Last week, Waymo — in collaboration with the Chandler Police and Chandler Fire, Health & Medical Departments — conducted a demonstration to showcase how it teaches the self-driving cars to detect Arizona’s emergency vehicles.
Chandler First Chief Tom Dwiggins says, the department quite often encounters vehicles not properly pulling off to the right for emergency vehicles like fire trucks or ambulances, which is especially challenging for emergency medical technicians (EMTs) when every second matters.
Using a process called machine learning, the self-driving cars learn to identify emergency vehicles of all shapes and sizes – police cars, motorcycles, undercover cars, fire trucks and ambulances. By correctly identifying emergency vehicles, the self-driving cars can decide whether to pull over, move over or yield to the passing emergency vehicle.
Jaime Waydo, one of Waymo’s lead engineers, says much like humans, the cars become alert by picking up on different audio and visuals like sirens and flashing lights. It’s just a matter of programing the computers to recognize those cues and what to do when encountered on the roads.
Chandler Mayor Jay Tibshraeny says not only does the self-driving car process react to the information faster than a human, but it also does so with a 360-degree view.

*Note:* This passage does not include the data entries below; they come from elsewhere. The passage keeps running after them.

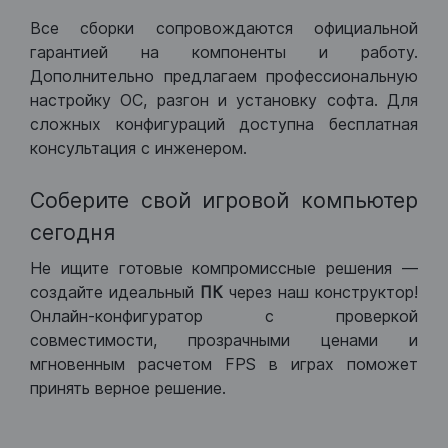
Все сборки сопровождаются официальной
гарантией на компоненты и работу.
Дополнительно предлагаем профессиональную
настройку ОС, разгон и установку софта. Для
сложных конфигураций доступна бесплатная
консультация с инженером.
Соберите свой игровой компьютер
сегодня
Не ищите готовые компромиссные решения —
создайте идеальный
ПК
через наш конструктор!
Онлайн-конфигуратор с проверкой
совместимости, прозрачными ценами и
мгновенным расчетом FPS в играх поможет
принять верное решение.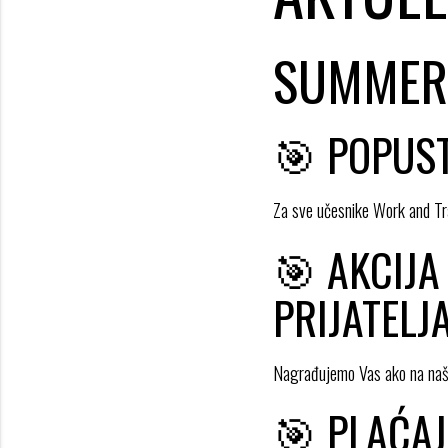
ajuća_dolje
SUMMER
ajuća_dolje
🎯 POPUS
Za sve učesnike Work and Tra
🎯 AKCIJA
PRIJATELJ
Nagrađujemo Vas ako na naš 
🎯 PLAĆA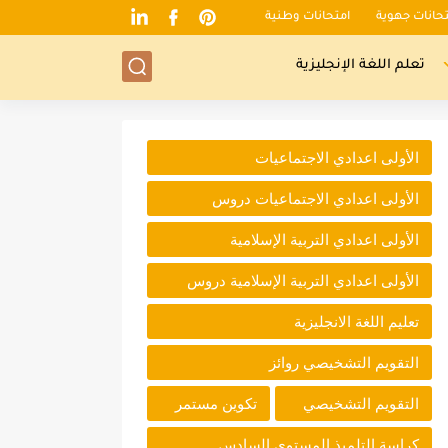
تحانات جهوية
امتحانات وطنية
تعلم اللغة الإنجليزية
الأولى اعدادي الاجتماعيات
الأولى اعدادي الاجتماعيات دروس
الأولى اعدادي التربية الإسلامية
الأولى اعدادي التربية الإسلامية دروس
تعليم اللغة الانجليزية
التقويم التشخيصي روائز
التقويم التشخيصي
تكوين مستمر
كراسة التلميذ المستوى السادس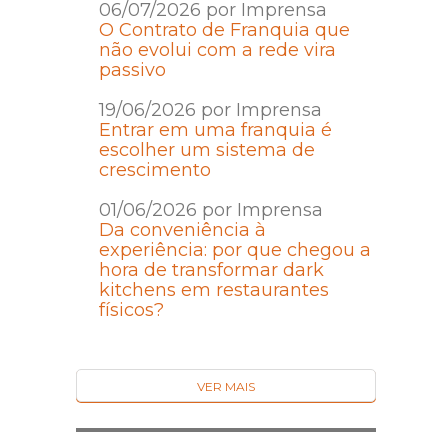
06/07/2026 por Imprensa
O Contrato de Franquia que
não evolui com a rede vira
passivo
19/06/2026 por Imprensa
Entrar em uma franquia é
escolher um sistema de
crescimento
01/06/2026 por Imprensa
Da conveniência à
experiência: por que chegou a
hora de transformar dark
kitchens em restaurantes
físicos?
VER MAIS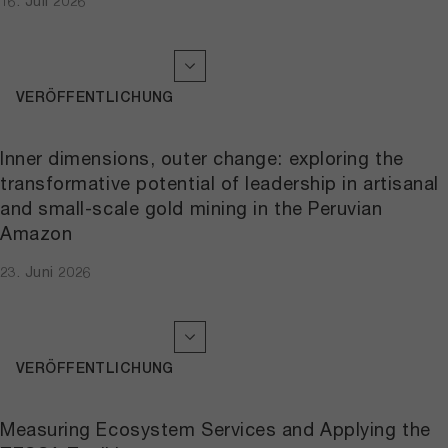
16. Juli 2026
VERÖFFENTLICHUNG
Inner dimensions, outer change: exploring the
transformative potential of leadership in artisanal
and small-scale gold mining in the Peruvian
Amazon
23. Juni 2026
VERÖFFENTLICHUNG
Measuring Ecosystem Services and Applying the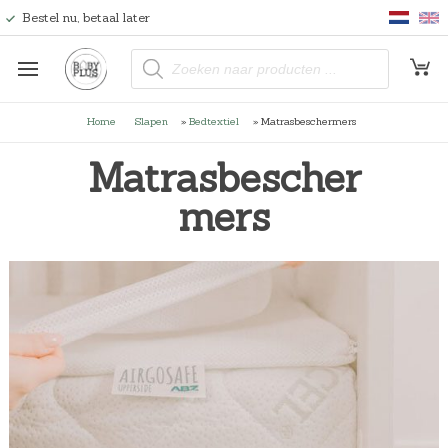
Bestel nu, betaal later
P
r
o
d
u
Home
Slapen
»
Bedtextiel
»
Matrasbeschermers
c
t
e
Matrasbescher
n
z
o
mers
e
k
e
n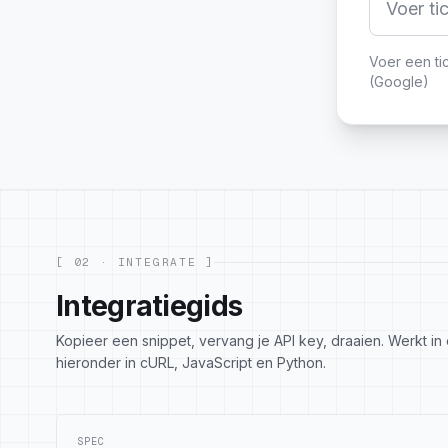
Voer een ti
(
Google
)
[ 02 · INTEGRATE ]
Integratiegids
Kopieer een snippet, vervang je API key, draaien. Werkt i
hieronder in cURL, JavaScript en Python.
SPEC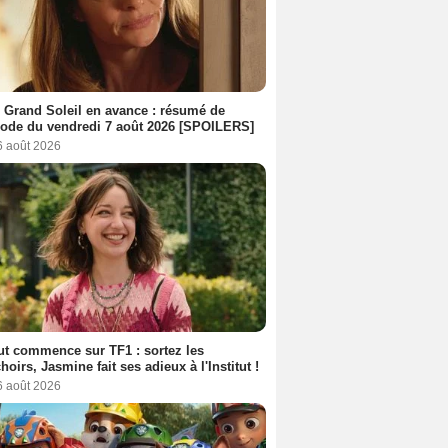
 Grand Soleil en avance : résumé de
sode du vendredi 7 août 2026 [SPOILERS]
6 août 2026
out commence sur TF1 : sortez les
oirs, Jasmine fait ses adieux à l'Institut !
6 août 2026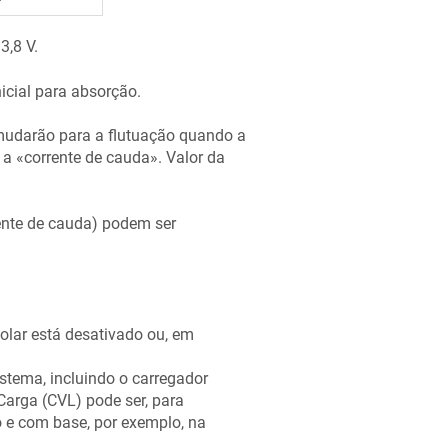
3,8 V.
icial para absorção.
udarão para a flutuação quando a
e, a «corrente de cauda». Valor da
rente de cauda) podem ser
olar está desativado ou, em
istema, incluindo o carregador
 Carga (CVL) pode ser, para
 e com base, por exemplo, na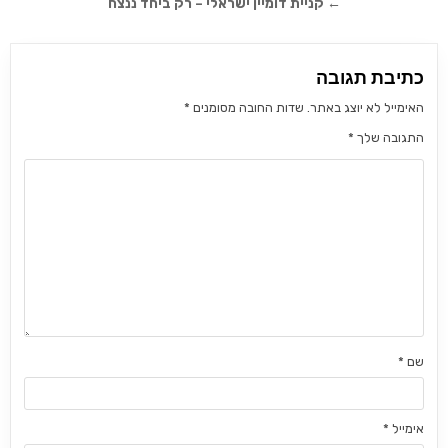
← קניית דומיין ישראלי – רק ביחד ננצח
כתיבת תגובה
האימייל לא יוצג באתר.
שדות החובה מסומנים
*
התגובה שלך
*
שם
*
אימייל
*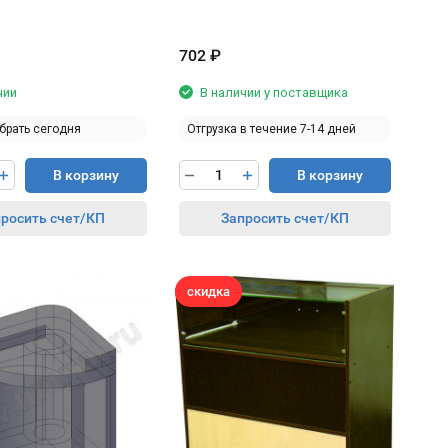
702
₽
чии
В наличии у поставщика
брать сегодня
Отгрузка в течение 7-14 дней
В корзину
В корзину
росить счет/КП
Запросить счет/КП
скидка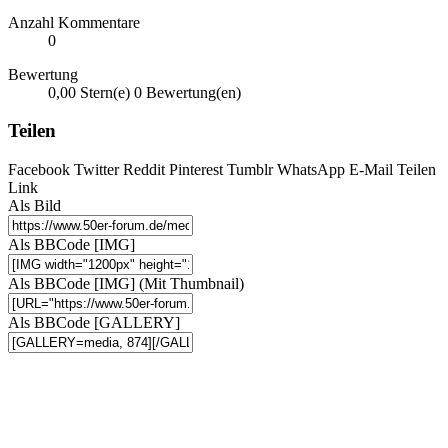
Anzahl Kommentare
0
Bewertung
0,00 Stern(e)
0 Bewertung(en)
Teilen
Facebook
Twitter
Reddit
Pinterest
Tumblr
WhatsApp
E-Mail
Teilen
Link
Als Bild
Als BBCode [IMG]
Als BBCode [IMG] (Mit Thumbnail)
Als BBCode [GALLERY]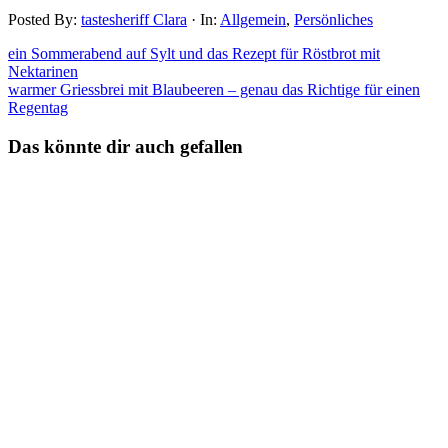
Posted By:
tastesheriff Clara
·
In:
Allgemein
,
Persönliches
ein Sommerabend auf Sylt und das Rezept für Röstbrot mit
Nektarinen
warmer Griessbrei mit Blaubeeren – genau das Richtige für einen
Regentag
Das könnte dir auch gefallen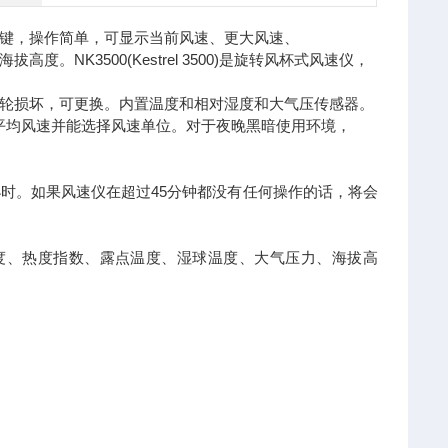
按键，操作简单，可显示当前风速、更大风速、
K3500(Kestrel 3500)是旋转风杯式风速仪，
轮损坏，可更换。内置温度和相对湿度和大气压传感器。
风速、平均风速并能选择风速单位。对于夜晚黑暗使用环境，
小时。如果风速仪在超过45分钟都没有任何操作的话，将会
相对湿度、热度指数、露点温度、湿球温度、大气压力、海拔高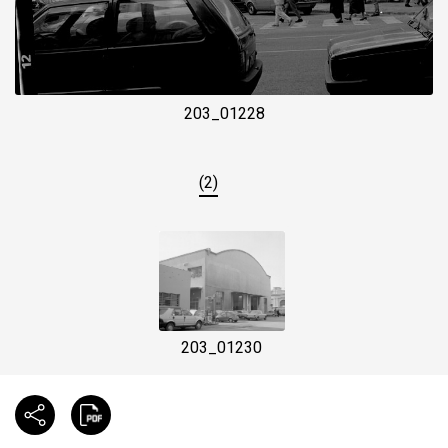
203_01228
(2)
203_01230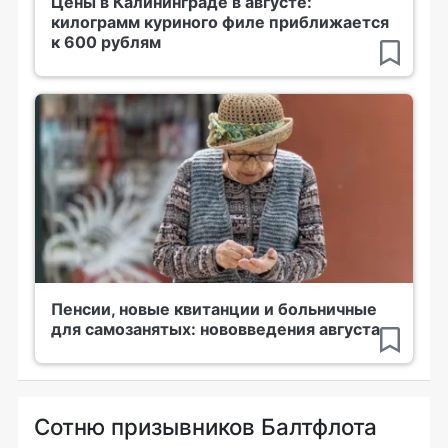
Цены в Калининграде в августе:
килограмм куриного филе приближается
к 600 рублям
Пенсии, новые квитанции и больничные
для самозанятых: нововведения августа
Сотню призывников Балтфлота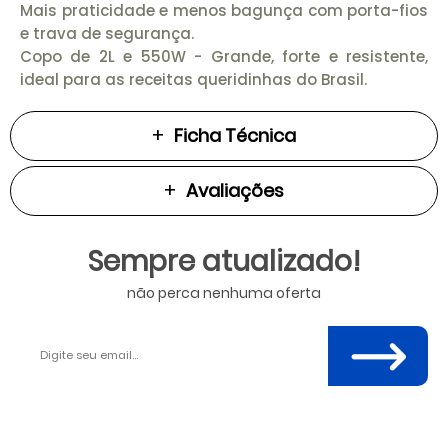
Mais praticidade e menos bagunça com porta-fios
e trava de segurança.
Copo de 2L e 550W - Grande, forte e resistente,
ideal para as receitas queridinhas do Brasil.
Ficha Técnica
Avaliações
Sempre atualizado!
não perca nenhuma oferta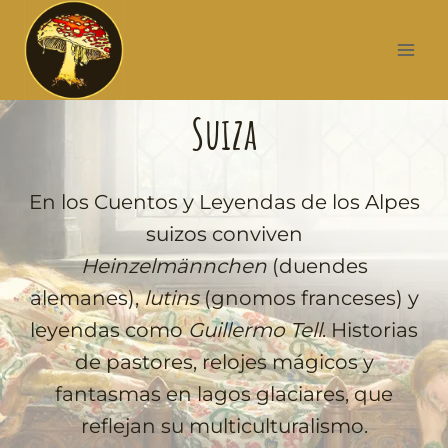
Suiza
En los Cuentos y Leyendas de los Alpes
suizos conviven
Heinzelmännchen
(duendes
alemanes),
lutins
(gnomos franceses) y
leyendas como
Guillermo Tell
. Historias
de pastores, relojes mágicos y
fantasmas en lagos glaciares, que
reflejan su multiculturalismo.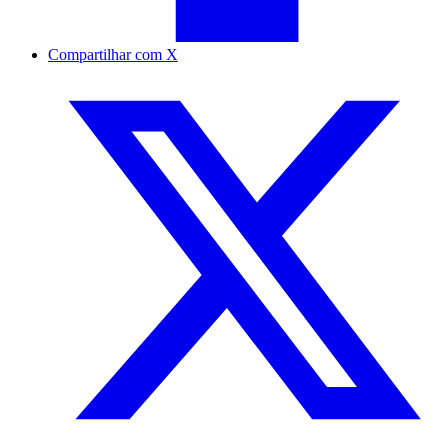
Compartilhar com X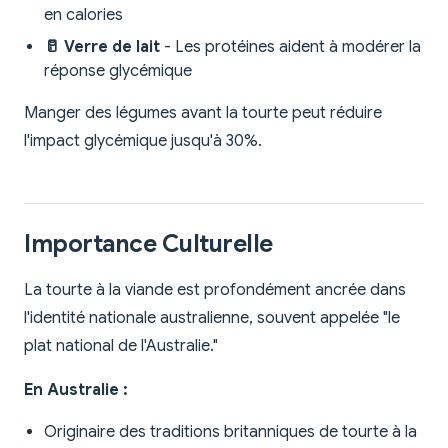
en calories
🥛 Verre de lait
- Les protéines aident à modérer la
réponse glycémique
Manger des légumes avant la tourte peut réduire
l'impact glycémique jusqu'à 30%.
Importance Culturelle
La tourte à la viande est profondément ancrée dans
l'identité nationale australienne, souvent appelée "le
plat national de l'Australie."
En Australie :
Originaire des traditions britanniques de tourte à la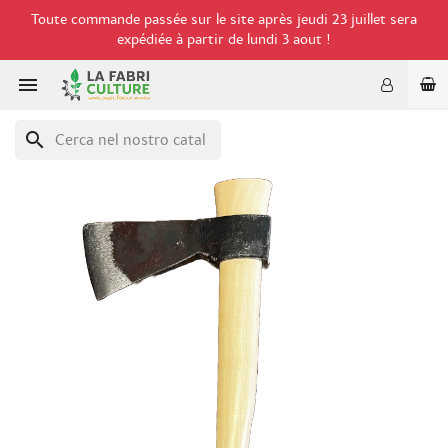
Toute commande passée sur le site après jeudi 23 juillet sera
expédiée à partir de lundi 3 aout !

search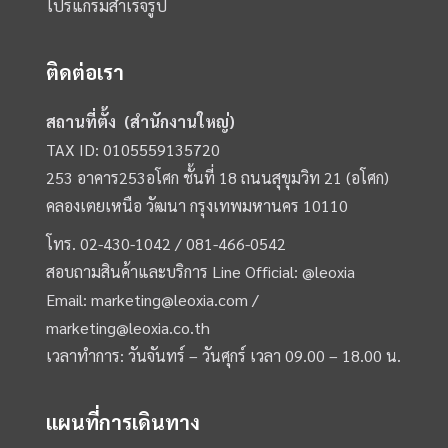
โปรแกรมสำเร็จรูป
ติดต่อเรา
สถานที่ตั้ง (สำนักงานใหญ่)
TAX ID: 0105559135720
253 อาคาร253อโศก ชั้นที่ 18 ถนนสุขุมวิท 21 (อโศก)
คลองเตยเหนือ วัฒนา กรุงเทพมหานคร 10110
โทร.
02-430-1042 /
081-466-0542
สอบถามสินค้าและบริการ Line Official:
@leoxia
Email:
marketing@leoxia.com
/
marketing@leoxia.co.th
เวลาทำการ: วันจันทร์ – วันศุกร์ เวลา 09.00 – 18.00 น.
แผนที่การเดินทาง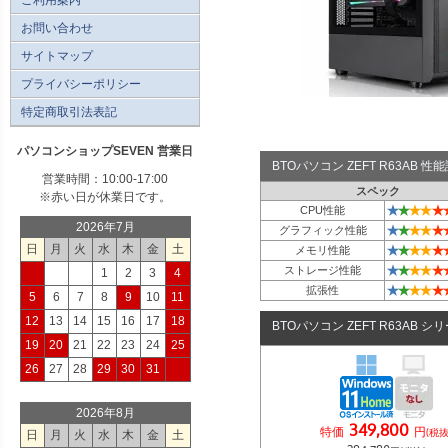
お問い合わせ
サイトマップ
プライバシーポリシー
特定商取引法表記
パソコンショップSEVEN 営業日
BTOパソコン ZEFT R63AB 
営業時間：10:00-17:00
スペック
※赤い日が休業日です。
★
★
★
★
★
CPU性能
2026年7月
★
★
★
★
★
グラフィック性能
日
月
火
水
木
金
土
★
★
★
★
★
メモリ性能
★
★
★
★
★
ストレージ性能
1
2
3
4
★
★
★
★
★
拡張性
5
6
7
8
9
10
11
12
13
14
15
16
17
18
BTOパソコン ZEFT R63AB シ
19
20
21
22
23
24
25
26
27
28
29
30
31
2026年8月
349,800
特価
円
(税抜
日
月
火
水
木
金
土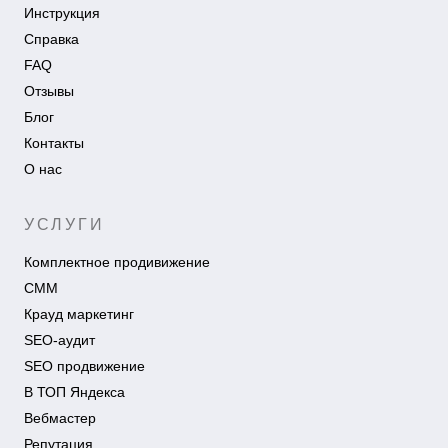
Инструкция
Справка
FAQ
Отзывы
Блог
Контакты
О нас
УСЛУГИ
Комплектное продивижение
СММ
Крауд маркетинг
SEO-аудит
SEO продвижение
В ТОП Яндекса
Вебмастер
Репутация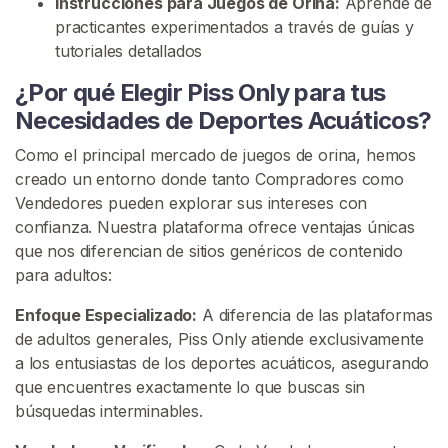
Instrucciones para Juegos de Orina:
Aprende de
a
practicantes experimentados a través de guías y
tutoriales detallados
C
o
¿Por qué Elegir Piss Only para tus
m
Necesidades de Deportes Acuáticos?
u
n
Como el principal mercado de juegos de orina, hemos
i
creado un entorno donde tanto Compradores como
d
Vendedores pueden explorar sus intereses con
a
confianza. Nuestra plataforma ofrece ventajas únicas
d
que nos diferencian de sitios genéricos de contenido
P
para adultos:
i
Enfoque Especializado:
A diferencia de las plataformas
s
de adultos generales, Piss Only atiende exclusivamente
s
a los entusiastas de los deportes acuáticos, asegurando
que encuentres exactamente lo que buscas sin
J
búsquedas interminables.
u
e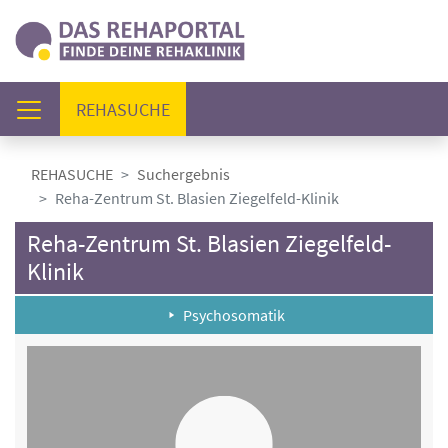
(AKTUELL)
REHASUCHE
REHASUCHE
Suchergebnis
Reha-Zentrum St. Blasien Ziegelfeld-Klinik
Reha-Zentrum St. Blasien Ziegelfeld-
Klinik
Psychosomatik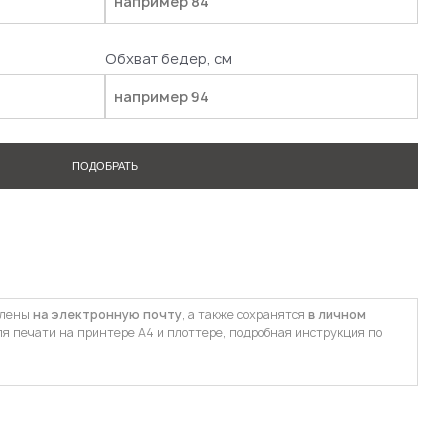
Обхват бедер, см
ПОДОБРАТЬ
влены
на электронную почту
, а также сохранятся
в личном
ля печати на принтере А4 и плоттере, подробная инструкция по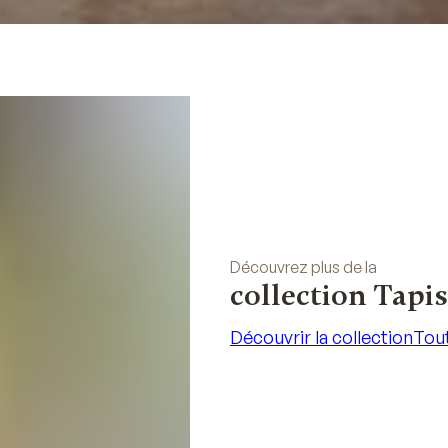
Découvrez plus de la
collection Tapis
Découvrir la collection
Tout
Découvrir la collection
Tout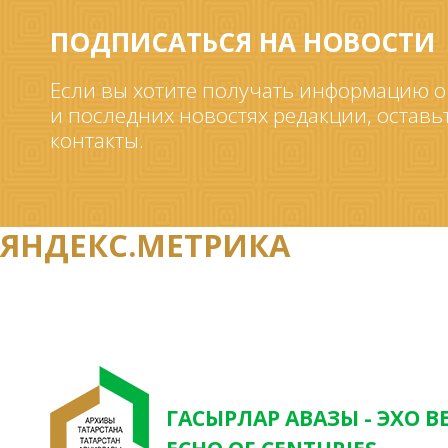
ПОДПИСАТЬСЯ НА НОВОСТИ
Если вы хотите получать информацию о
и последних новостях редакции, оставь
контакты.
ЯНДЕКС.МЕТРИКА
ГАСЫРЛАР АВАЗЫ - ЭХО В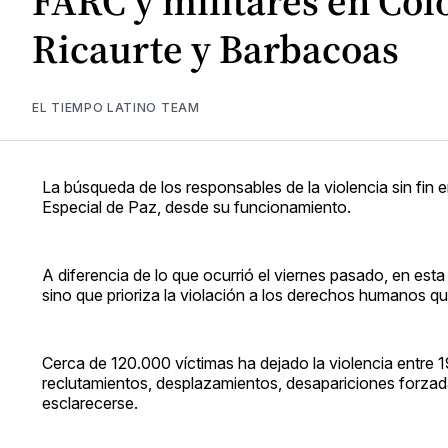
FARC y militares en Co
Ricaurte y Barbacoas
EL TIEMPO LATINO TEAM
La búsqueda de los responsables de la violencia sin fin e
Especial de Paz, desde su funcionamiento.
A diferencia de lo que ocurrió el viernes pasado, en es
sino que prioriza la violación a los derechos humanos 
Cerca de 120.000 víctimas ha dejado la violencia entre 
reclutamientos, desplazamientos, desapariciones forza
esclarecerse.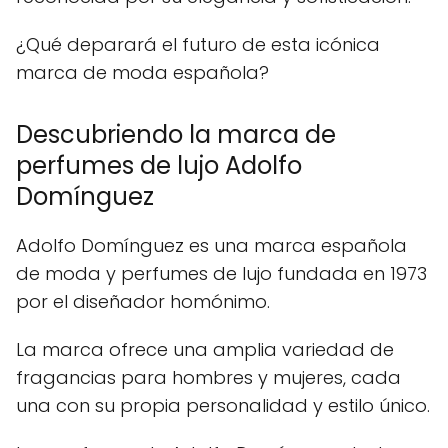
¿Qué deparará el futuro de esta icónica
marca de moda española?
Descubriendo la marca de
perfumes de lujo Adolfo
Domínguez
Adolfo Domínguez es una marca española
de moda y perfumes de lujo fundada en 1973
por el diseñador homónimo.
La marca ofrece una amplia variedad de
fragancias para hombres y mujeres, cada
una con su propia personalidad y estilo único.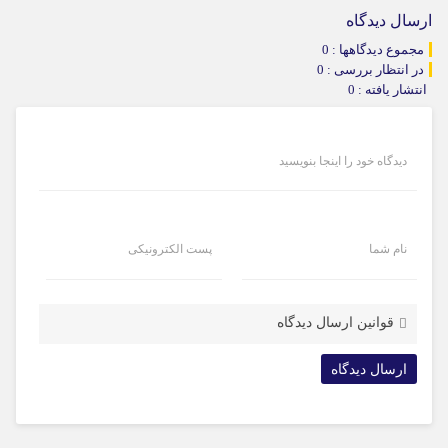
ارسال دیدگاه
مجموع دیدگاهها : 0
در انتظار بررسی : 0
انتشار یافته : 0
دیدگاه خود را اینجا بنویسید
نام شما
پست الکترونیکی
قوانین ارسال دیدگاه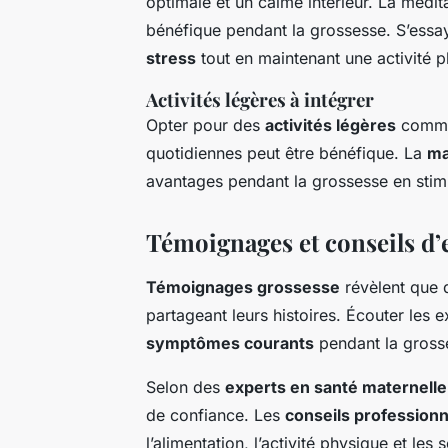
optimale et un calme intérieur. La médit
bénéfique pendant la grossesse. S’ess
stress
tout en maintenant une activité 
Activités légères à intégrer
Opter pour des
activités légères
comme
quotidiennes peut être bénéfique. La
ma
avantages pendant la grossesse en stimul
Témoignages et conseils d’
Témoignages grossesse
révèlent que 
partageant leurs histoires. Écouter les 
symptômes courants
pendant la gross
Selon des
experts en santé maternelle
de confiance. Les
conseils professionn
l’alimentation, l’activité physique et les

To date, Waymo has logged almost three million miles of autonomous driving in the four generations of self-driving vehicles that it has developed, including its new prototype with no steering wheel or pedals and new self-driving Chrysler Pacifica Hybrid minivans.
Recently, Waymo launched the first public trail of its self-driving cars in the East Valley called the early rider program. It’s an opportunity for residents in Metro Phoenix to experience Waymo’s self-driving vehicles and provide feedback. The program is open to residents in Chandler, Tempe, Mesa and Gilbert.